At 3.15pm, Dearden wrote on Twitter that “To all those asking what medium Tommy Robinson sent messages to Darren Osborne by – the prosecution said they were direct but gave no further detail”; 25 minutes later, she explained that “The two messages from Mr Robinson were automated emails sent out to a mailing list of subscribers to The Rebel website, and had been screengrabbed by Mr Osborne” (or “allegedly screengrabbed”, it may have been wiser to have written). This was an hour after Fiona Hamilton of The Times similarly “clarified” a Tweet from the morning. @MetroUK, meanwhile, decided to delete a Tweet stating that “Finsbury Park ‘attacker got Twitter DMs from Tommy Robinson days before attack’.

The alleged message from Fransen is known only from the record of a notification; the content itself is lost. It seems to me that it may well have been an automated “Thank you for following” DM or similar.

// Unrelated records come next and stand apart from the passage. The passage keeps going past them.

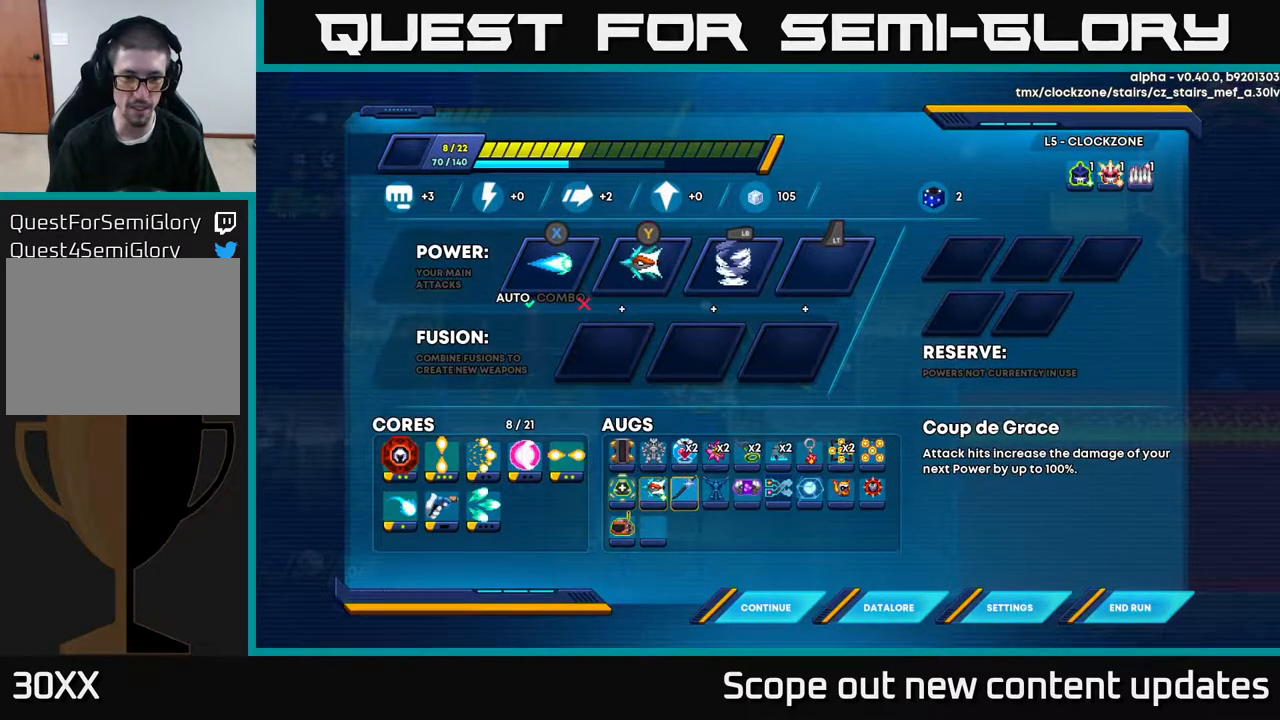
{"buttons": [], "left_stick": "center", "right_stick": "center", "events": [[233, "DPAD_LEFT", "down"], [283, "DPAD_LEFT", "up"], [350, "DPAD_LEFT", "down"], [417, "DPAD_LEFT", "up"]]}
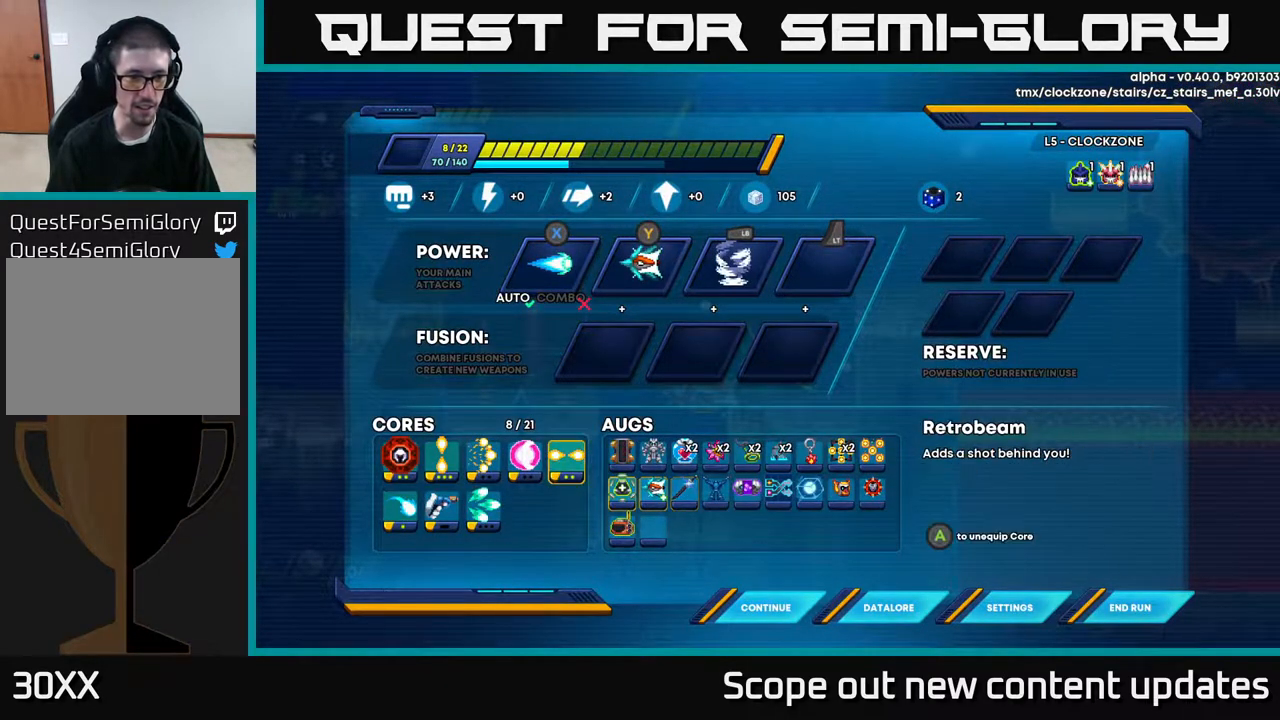
{"buttons": [], "left_stick": "center", "right_stick": "center", "events": [[17, "DPAD_LEFT", "down"], [100, "DPAD_LEFT", "up"], [300, "DPAD_LEFT", "down"], [417, "DPAD_LEFT", "up"]]}
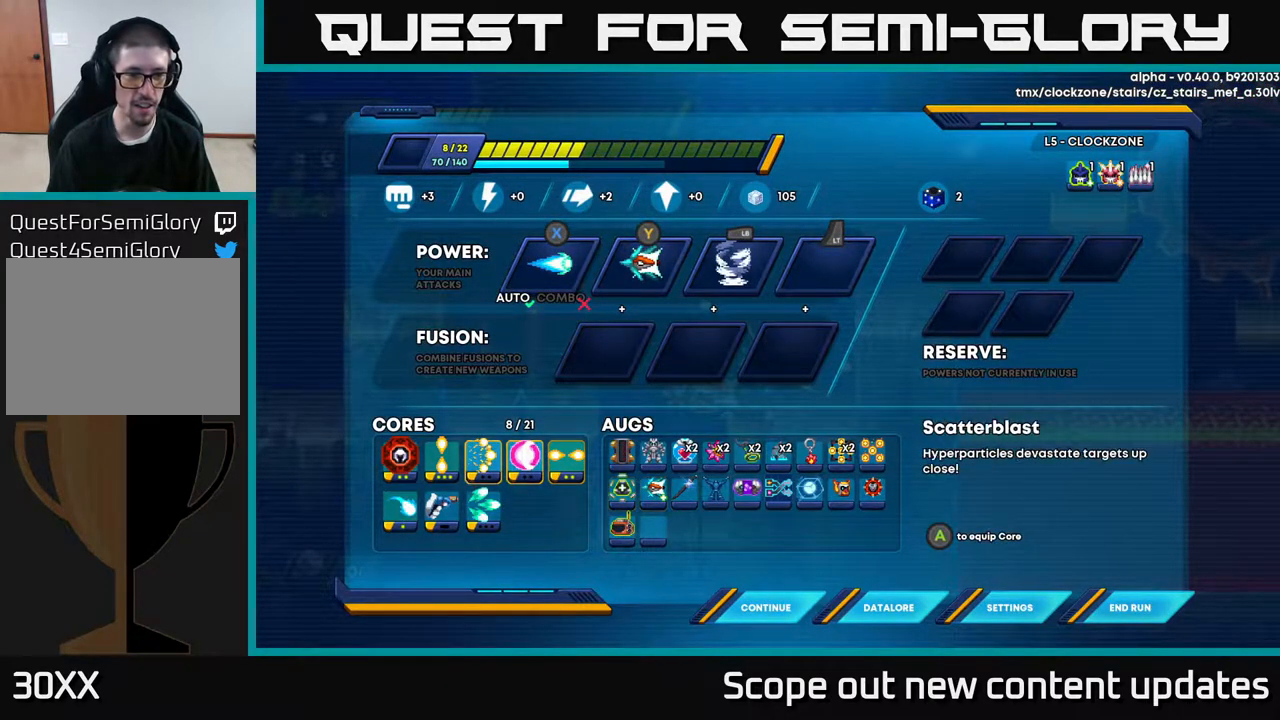
{"buttons": [], "left_stick": "center", "right_stick": "center", "events": [[50, "DPAD_LEFT", "down"], [133, "DPAD_LEFT", "up"], [267, "DPAD_DOWN", "down"], [417, "DPAD_DOWN", "up"]]}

Robinson has responded to the coverage by claiming that Dearden has put his “life in danger” by “fake news & misrepresentations”; he may have reason to complain, but the indignant pose is hard to take from a man who once told a crowd that “every single Muslim… got away with killing and maiming British citizens” on 7/7 (to give just one example of unreasonable rabble-rousing). The question of direct contact with the accused is distinct from the question of whether the accused was inspired by Robinson and, if so, whether Robinson is culpable due to “fake news & misrepresentations” of his own.

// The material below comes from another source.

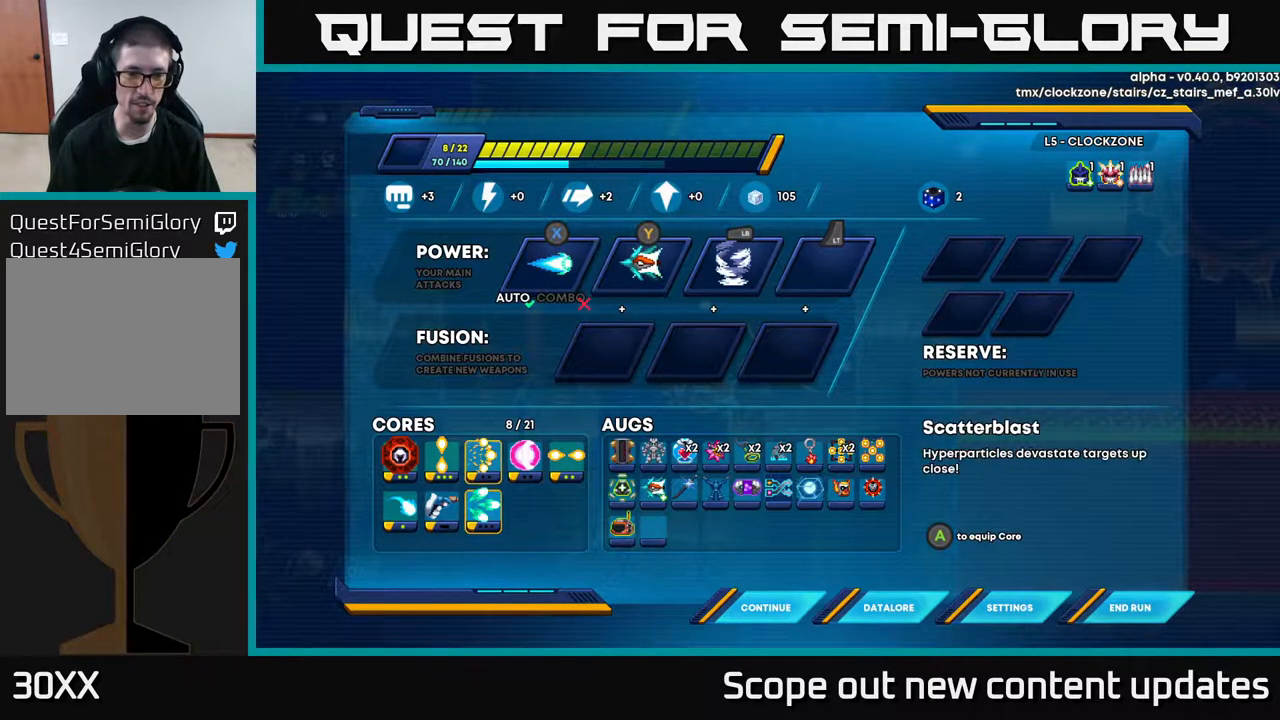
{"buttons": [], "left_stick": "center", "right_stick": "center", "events": [[50, "DPAD_UP", "down"], [117, "DPAD_UP", "up"], [250, "DPAD_RIGHT", "down"], [317, "DPAD_RIGHT", "up"], [433, "DPAD_RIGHT", "down"], [500, "DPAD_RIGHT", "up"]]}
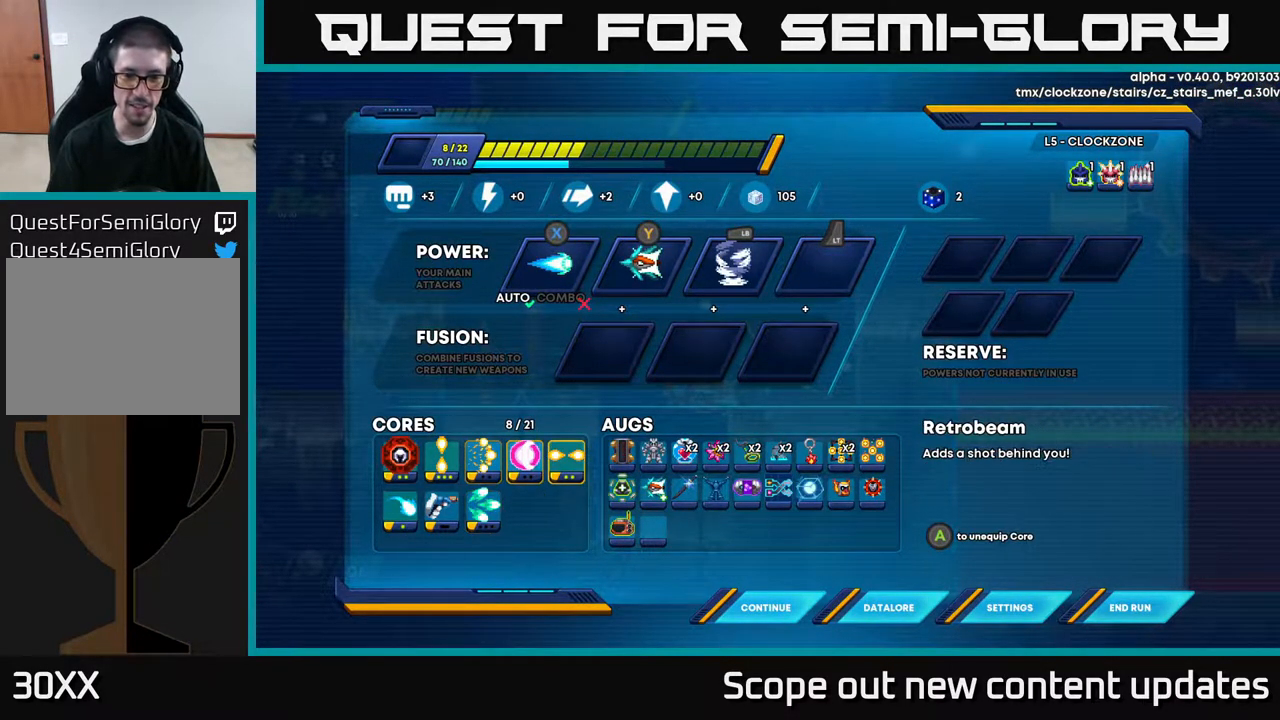
{"buttons": [], "left_stick": "center", "right_stick": "center", "events": [[67, "DPAD_RIGHT", "down"], [150, "DPAD_RIGHT", "up"]]}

In the wake of the terror attack, Robinson posted Tweets alleging that the mosque was a hotbed of extremism, adding that “I’m not justifying it, I’ve said many times if government or police don’t sort these centres of hate they will create monsters as seen tonight.” As evidence, he drew attention to The Suicide Factory, a book about the mosque’s association with Abu Hamza. For some reason, though, he did not feel the need to clarify that the book had been published more than ten years ago, and that Abu Hamza had been expelled in 2003. The mosque closed down a few months later, and opened under new management in 2005. It is no longer a focus of controversies over extremism.

However, a couple of days before the attack, the mosque’s troubled past was referenced in the media in relation to the organiser of a protest held in the wake of the Grenfell Tower tragedy – I discussed this here.